Die Fock steht back! Sie ist aufgespießt von der Saling und kann so nicht auf die andere Seite wenden. Mit dem gesamten Winddruck im Tuch gibt es keine Möglichkeit sie einfach händisch aus der Saling aufzufädeln. Angelika drückt ganz cool - wie sie sagt "intuitiv" - das Großsegel back und fährt uns rückwärts zurück durch den Wind. Dann neu Geschwindigkeit aufnehmen und diesmal die Fock vor der Wende flattern lassen, dass sie möglichst nicht erneut aufgespießt wird.

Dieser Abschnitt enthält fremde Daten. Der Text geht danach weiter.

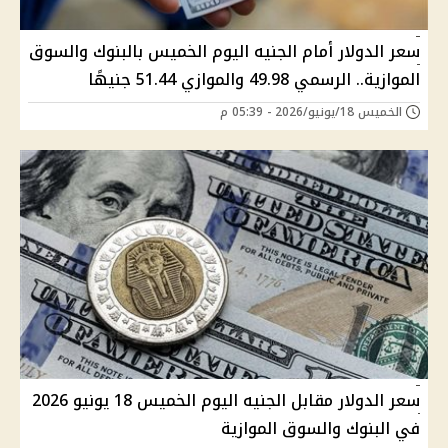
سعر الدولار أمام الجنيه اليوم الخميس بالبنوك والسوق
الموازية.. الرسمي 49.98 والموازي 51.44 جنيهًا
الخميس 18/يونيو/2026 - 05:39 م
سعر الدولار مقابل الجنيه اليوم الخميس 18 يونيو 2026
في البنوك والسوق الموازية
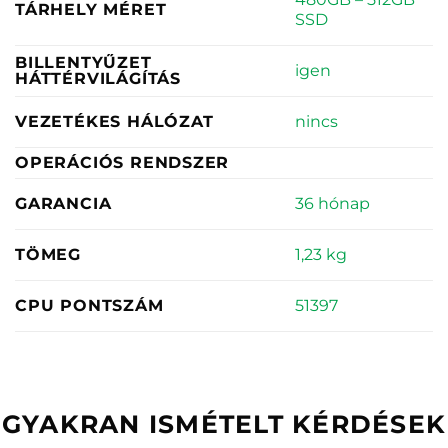
TÁRHELY MÉRET
SSD
BILLENTYŰZET
igen
HÁTTÉRVILÁGÍTÁS
nincs
VEZETÉKES HÁLÓZAT
OPERÁCIÓS RENDSZER
36 hónap
GARANCIA
1,23 kg
TÖMEG
51397
CPU PONTSZÁM
GYAKRAN ISMÉTELT KÉRDÉSEK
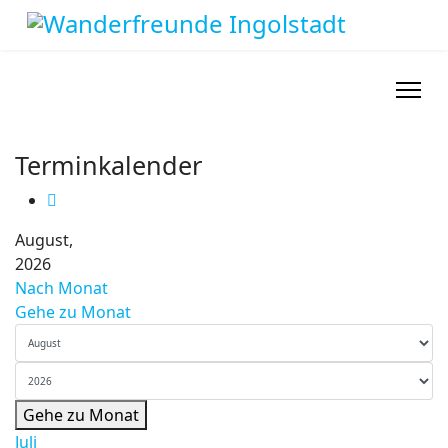
Terminkalender
August,
2026
Nach Monat
Gehe zu Monat
Gehe zu Monat
Juli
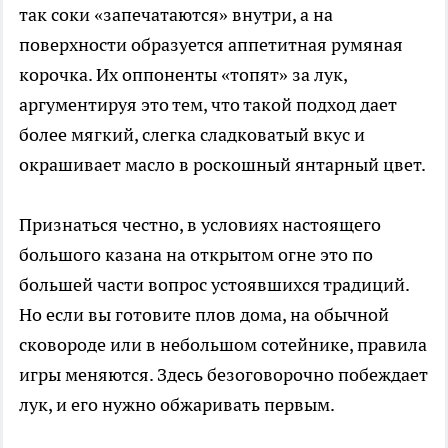
так соки «запечатаются» внутри, а на
поверхности образуется аппетитная румяная
корочка. Их оппоненты «топят» за лук,
аргументируя это тем, что такой подход дает
более мягкий, слегка сладковатый вкус и
окрашивает масло в роскошный янтарный цвет.
Признаться честно, в условиях настоящего
большого казана на открытом огне это по
большей части вопрос устоявшихся традиций.
Но если вы готовите плов дома, на обычной
сковороде или в небольшом сотейнике, правила
игры меняются. Здесь безоговорочно побеждает
лук, и его нужно обжаривать первым.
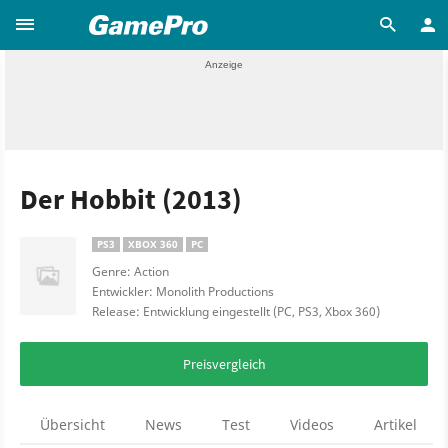
Der Hobbit (2013)
PS3
XBOX 360
PC
Genre: Action
Entwickler: Monolith Productions
Release: Entwicklung eingestellt (PC, PS3, Xbox 360)
Preisvergleich
Übersicht
News
Test
Videos
Artikel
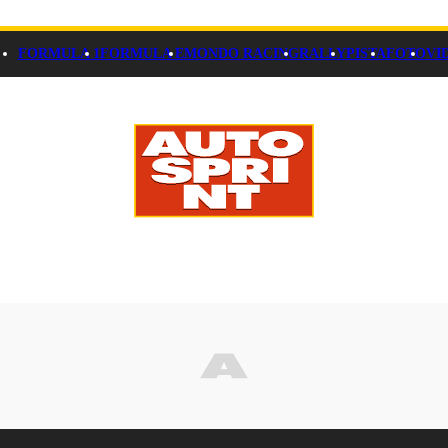
FORMULA 1
FORMULA E
MONDO RACING
RALLY
PISTA
FOTO
VI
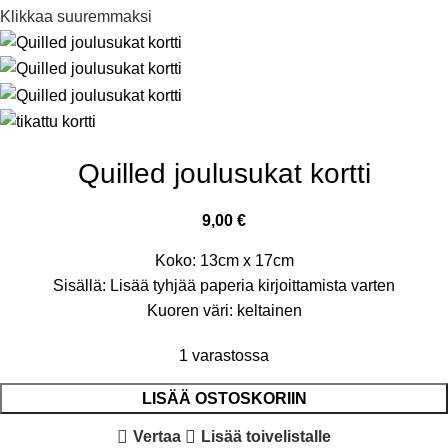
Klikkaa suuremmaksi
Quilled joulusukat kortti
9,00
€
Koko: 13cm x 17cm
Sisällä: Lisää tyhjää paperia kirjoittamista varten
Kuoren väri: keltainen
1 varastossa
LISÄÄ OSTOSKORIIN
Vertaa
Lisää toivelistalle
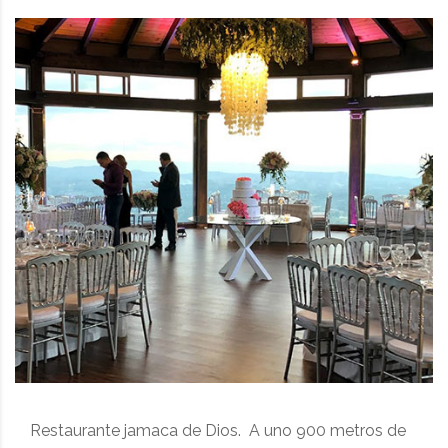
Restaurante jamaca de Dios. A uno 900 metros de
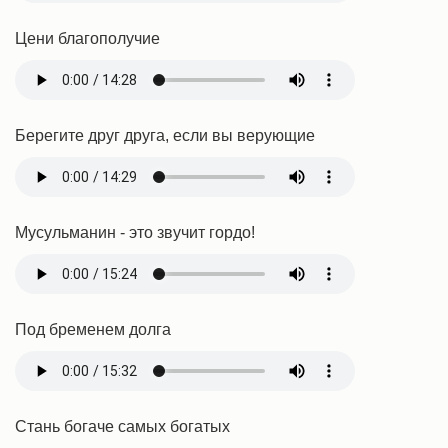
Цени благополучие
Берегите друг друга, если вы верующие
Мусульманин - это звучит гордо!
Под бременем долга
Стань богаче самых богатых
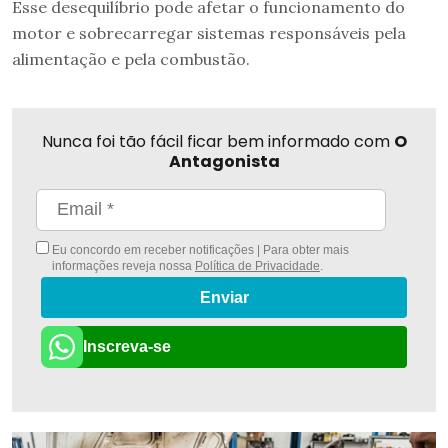
Esse desequilíbrio pode afetar o funcionamento do
motor e sobrecarregar sistemas responsáveis pela
alimentação e pela combustão.
Nunca foi tão fácil ficar bem informado com
O
Antagonista
Eu concordo em receber notificações | Para obter mais
informações reveja nossa
Política de Privacidade
.
Enviar
Inscreva-se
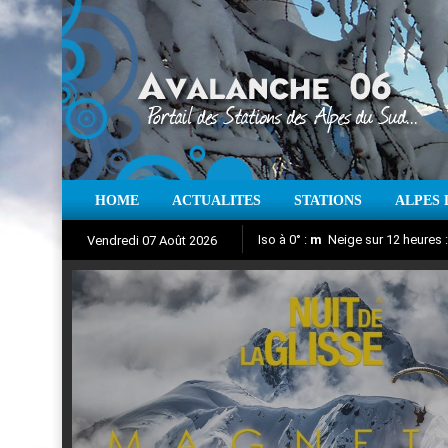
HOME
ACTUALITES
STATIONS
ALPES 
Iso à 0° :
m
Neige sur 12 heures 
Vendredi 07 Août 2026
Nuit de la Glisse 2018
Aujourd'hui : T° Min :
Suivez en direct l'actualité des
°C
T° Max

Drei Boote sind bei der Aktion an uns vorbeigefahren. Auf der Vorwind konnten wir die drei wieder zurückholen und waren bei der Leetonne wieder Dritter. Jetzt aber noch eine Kreuz mit dieser Fock! Die Gier packt uns und wir jagen GER 2, Betz & Betz, die auf Rang 2 waren. Wir nehmen bei den Wenden mehr Risiko, fieren die Fock nicht übertrieben und in Ruhe, sondern hastig und es kam, wie es kommen musste. Das Segel spießt sich beim Wenden ein weiteres Mal an der Saling auf. Das gleiche Spiel von vorne. Rückwärtsfahren. Kassieren. Letztendlich retten wir einen 6ten Platz ins Ziel.

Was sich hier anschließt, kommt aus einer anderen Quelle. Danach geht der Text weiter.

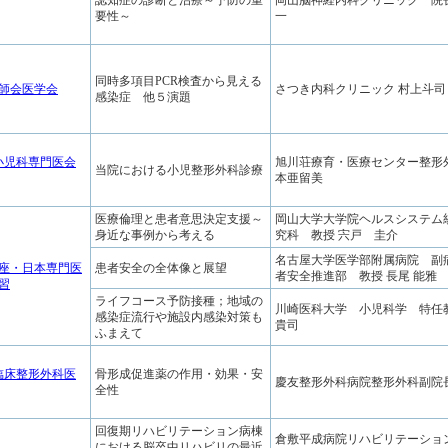
認知症の診断と治療～予防の重
岡山脳神経内科クリニック 院
要性～
一
同時多項目PCR検査から見える
医師会医学会
さつき内科クリニック 村上斗司
感染症 他５演題
市小児科専門医会
旭川荘療育・医療センター整形
当院における小児整形外科診療
本亜留美
医療倫理と患者意思決定支援～
岡山大学大学院ヘルスシステム
身近な事例から考える
究科 教授 宍戸 圭介
名古屋大学医学部附属病院 副
座・日本専門医
患者安全の全体像と展望
者安全推進部 教授 長尾 能雅
習
ライフコース予防接種；地域の
川崎医科大学 小児科学 特任
感染症流行や施設内感染対策も
貴司
ふまえて
県臨床整形外科医
骨形成促進薬の作用・効果・安
慶友整形外科病院整形外科副院
全性
回復期リハビリテーション病棟
倉敷平成病院リハビリテーション
における脳卒中リハビリの最近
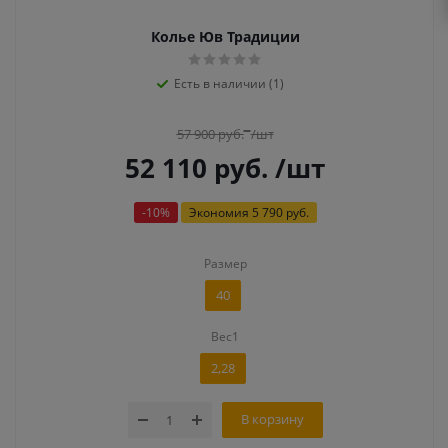
Колье Юв Традиции
Есть в наличии (1)
57 900
руб.
/шт
52 110
руб.
/шт
-
10
%
Экономия
5 790 руб.
Размер
40
Вес1
2,28
В корзину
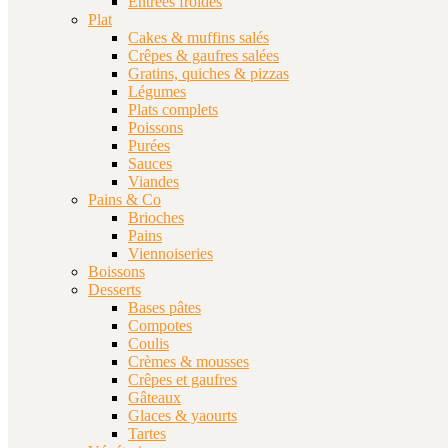
Entrées froides
Plat
Cakes & muffins salés
Crêpes & gaufres salées
Gratins, quiches & pizzas
Légumes
Plats complets
Poissons
Purées
Sauces
Viandes
Pains & Co
Brioches
Pains
Viennoiseries
Boissons
Desserts
Bases pâtes
Compotes
Coulis
Crèmes & mousses
Crêpes et gaufres
Gâteaux
Glaces & yaourts
Tartes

Wettfahrt Nummer drei stand an und keine Chance unsere Fock zu reparieren. Wir nutzen die Zeit zwischen den Rennen und üben das Wenden mit kaputter Fock. Die gelernte Technik funktioniert und wir sind im letzten Rennen des Tages auf Rang 3 im Ziel.
Renntag 2
Der zweite Renntag endete in völliger Erschöpfung. Wieder drei Wettfahrten und in jeder davon waren wir auf der Zielvorwind auf Rang 2. In einer davon hatten wir einen intensiven Kampf mit den Franzosen um Platz 1. Aber nur eine der drei Wettfahrten kommt in die Wertung. Die anderen beiden wurden kurz vor dem Ziel mangels Wind abgeschossen. Kontroversiell und für uns enttäuschend. Wir haben an dem Tag klar bewiesen, dass wir das zweitbeste Team dieser Regatta sind.Renntag 3
Am letzten Renntag schlossen wir an unsere gute Serie an. Auf Platz zwei liegend sind wir im intensiven Kampf mit den Franzosen. Wir jagen auf der letzten Kreuz nur wenige Bootslängen hinterher. "Die sind schon wieder schneller", denke ich mir. "Okay...etwas Cunningham. Nein, doch ein bissl auf. Okay Fock", ich ziehe an jeder Leine, die ich finden kann, "...vielleicht die Fock auf? Okay besser, oder?". Dann höre ich eine Stimme von hinten: "Ruhe am Boot!". "Na, wenns nicht läuft kann ich schlecht Ruhe geben!". "Wenn du mal Ruhe geben würdest, würd‘s vielleicht laufen?". Ich folge dem Kommando meiner Steuerfrau und stehe unbeweglich da. Es läuft besser. Wir kommen kurz vor dem Ziel auf der Vorwind in ein Luvduell mit den Franzosen. Wir hätten sie fast überlaufen, aber sie Halsen kurz vor dem Anlieger direkt am Ende einer Bö ins Ziel und lassen uns ziemlich blöd aussehen. Der Steuermann der Fräntschies meinte im Ziel "You get faster and faster, ah?". "Jo eh!".Die Franzosen beendeten ihre Serie mit lauter Ersten und wir landeten auf Platz 3 knapp hinter den Schweizern. Wir resümieren drei wunderbare, ereignisreiche Segeltage mit für den Katamaran unüblich vielen Wenden auf dem engen See. Wir sind mit dem dritten Platz und dem Mixed Europameistertitel sogar etwas zufrieden.
Ehrungen
Bei der Preisverleihung sehe ich dann zum ersten Mal den tischhohen Wanderpokal der Klasse. Voll graviert mit den Namen aller Europameister zurück bis 1969. Elvstrøm & Elvstrøm, Hagara & Hagara, Petschel & Claus, usw. Ein museumsreifes Stück Segelgeschichte, das an diesem Tag nach Frankreich fuhr. Vor der Abreise gönne ich mir einen Schluck Achenseewasser und meine, dass mir der in unserem Wohnzimmer eigentlich ganz gut gefallen würde.Wir sehen uns bei der Weltmeisterschaft.